The grants are available in three categories: In addition to the regular grants, there are the ‘Junior Grants’, which are awarded to up-and-coming female authors and include participation in writing workshops in addition to financial support. None of these ‘Junior Grants’ will be awarded in 2025, instead an ‘Emergency Grant’ will be awarded for the second time. The Emergency Grants support female authors in acutely threatening situations. In 2024, this support went to the Iranian author Mahtab Yaghma, who is now living in exile in Germany with a PEN Berlin grant. This year, it goes to an Afghan journalist who is currently being forced to flee her country. The amount of the ‘Emergency Grants’ varies depending on the duration of the acute threat situation.
The descendants of Helen and Kurt Wolff's family award the grants in collaboration with the Weiter Schreiben project. The selection process takes place within an international jury; unsolicited applications are not possible.
Background information:
The scholarship's namesake, Helen Wolff, was herself an aspiring author when she was forced into exile as a young woman in 1933 after the National Socialists came to power in Germany. Together with her husband Kurt Wolff, who was a well-known publisher in the 1910s and 1920s, she set up the Pantheon Books publishing house in New York in the 1940s and became an important transatlantic literary mediator. It was not until 2020 that her novel Background for Love was rediscovered and published by Weidle Verlag. After her arrival in the USA, Helen Wolff had always kept it a secret that she had worked as a writer in Europe. After the war, it seemed too complicated and risky for her to explain the circumstances of her writing and her failure. Helen and Kurt Wolff would not have survived their escape through Europe if they had not had the support of the networks of numerous people, including the married couple Emil and Emily Oprecht, who were themselves active in publishing.
Descendants of Kurt and Helen Wolff came together in 2022 to donate income from a family biography written by Alexander Wolff, Kurt Wolff's grandson, for today's generation of politically persecuted women writers. The income from Helen Wolff's novel, which includes a long biographical essay by her grandniece Marion Detjen, will also go to the grants. The family is convinced that the literary and publishing achievements of Helen and Kurt Wolff can only be properly honored if the recognition goes hand in hand with a commitment to women authors who are unable to work and publish freely today.
The Helen Wolff Grants are also intended to create a "bridge pillar" so that cultural connections can be built and maintained from here to the home countries; so that the knowledge of exile can become fruitful both here and there.
Bard College Berlin, which offers a scholarship program for students from war and crisis regions that Marion Detjen works for, has also created a "Helen Wolff Scholarship" for young forcibly displaced women writers.

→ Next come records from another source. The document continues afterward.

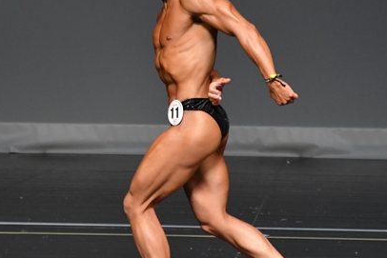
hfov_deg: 2.9
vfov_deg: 1.9
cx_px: 213
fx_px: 7689
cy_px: 92
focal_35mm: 715
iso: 2500
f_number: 5.6
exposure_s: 1/400
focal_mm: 250
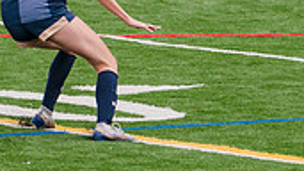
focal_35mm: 1012
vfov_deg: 1.2
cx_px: -88
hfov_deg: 2.1
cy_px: -21
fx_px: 8154
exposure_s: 1/1600
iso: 640
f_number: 5.6
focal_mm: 205
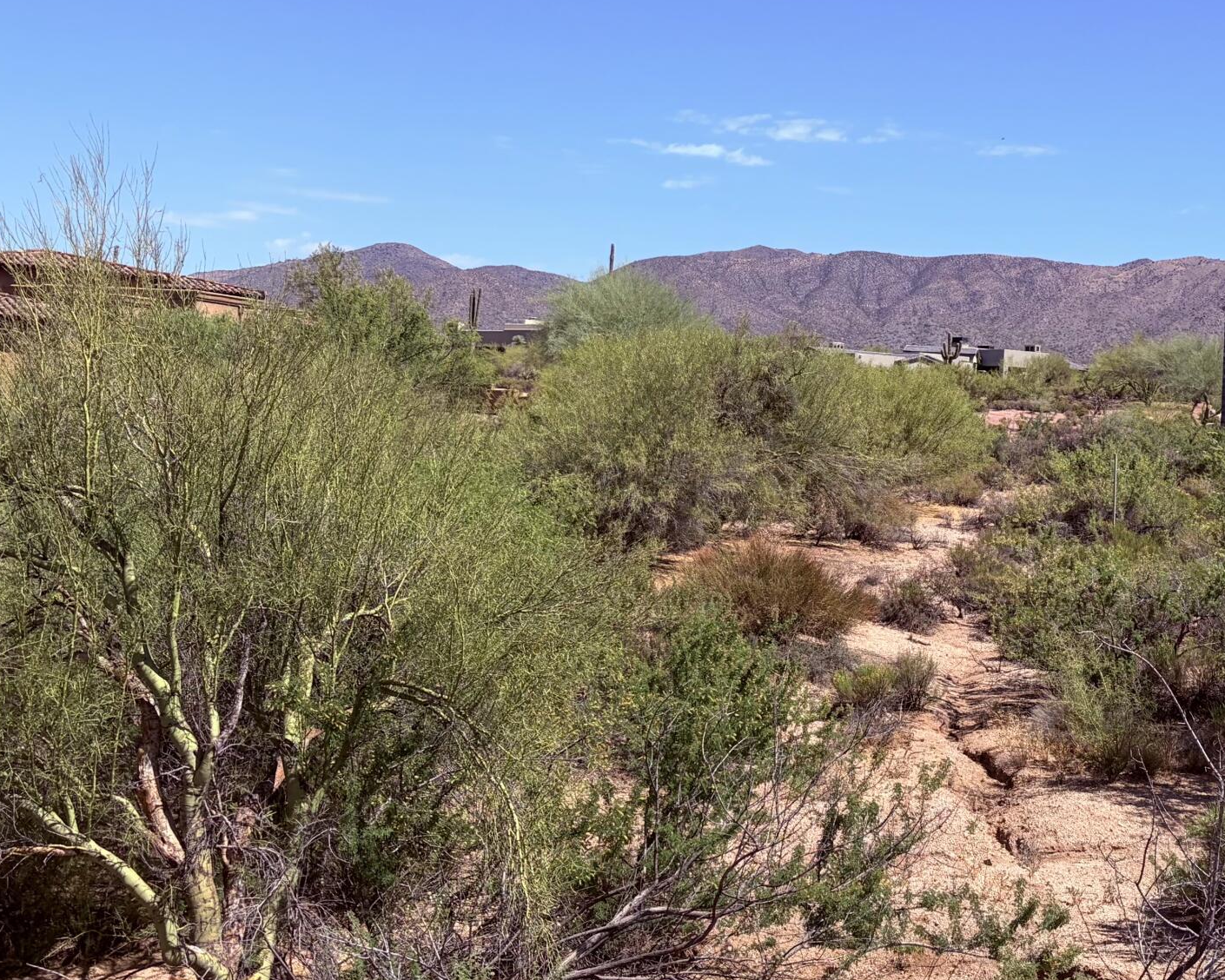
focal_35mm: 54
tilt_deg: +4.9
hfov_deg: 33.8
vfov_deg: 27.9
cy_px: 298
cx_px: 975
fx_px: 1958
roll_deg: -2.5
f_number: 1.6
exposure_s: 1/3448
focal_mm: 5.96
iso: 50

This year's first scholarship will go to a Palestinian-Ukrainian student from Gaza who will come to Germany on a student visa in August and will begin a four-year Bachelor's degree in the arts and humanities at Bard College Berlin.
Weiter Schreiben is a literature platform for authors from war and crisis zones run by the non-profit organisation WIR MACHEN DAS, based in Berlin, Germany.
Bard College Berlin is a university in Berlin that offers interdisciplinary bachelor programs in the humanities and social sciences, including a scholarship program for students from war and crisis zones.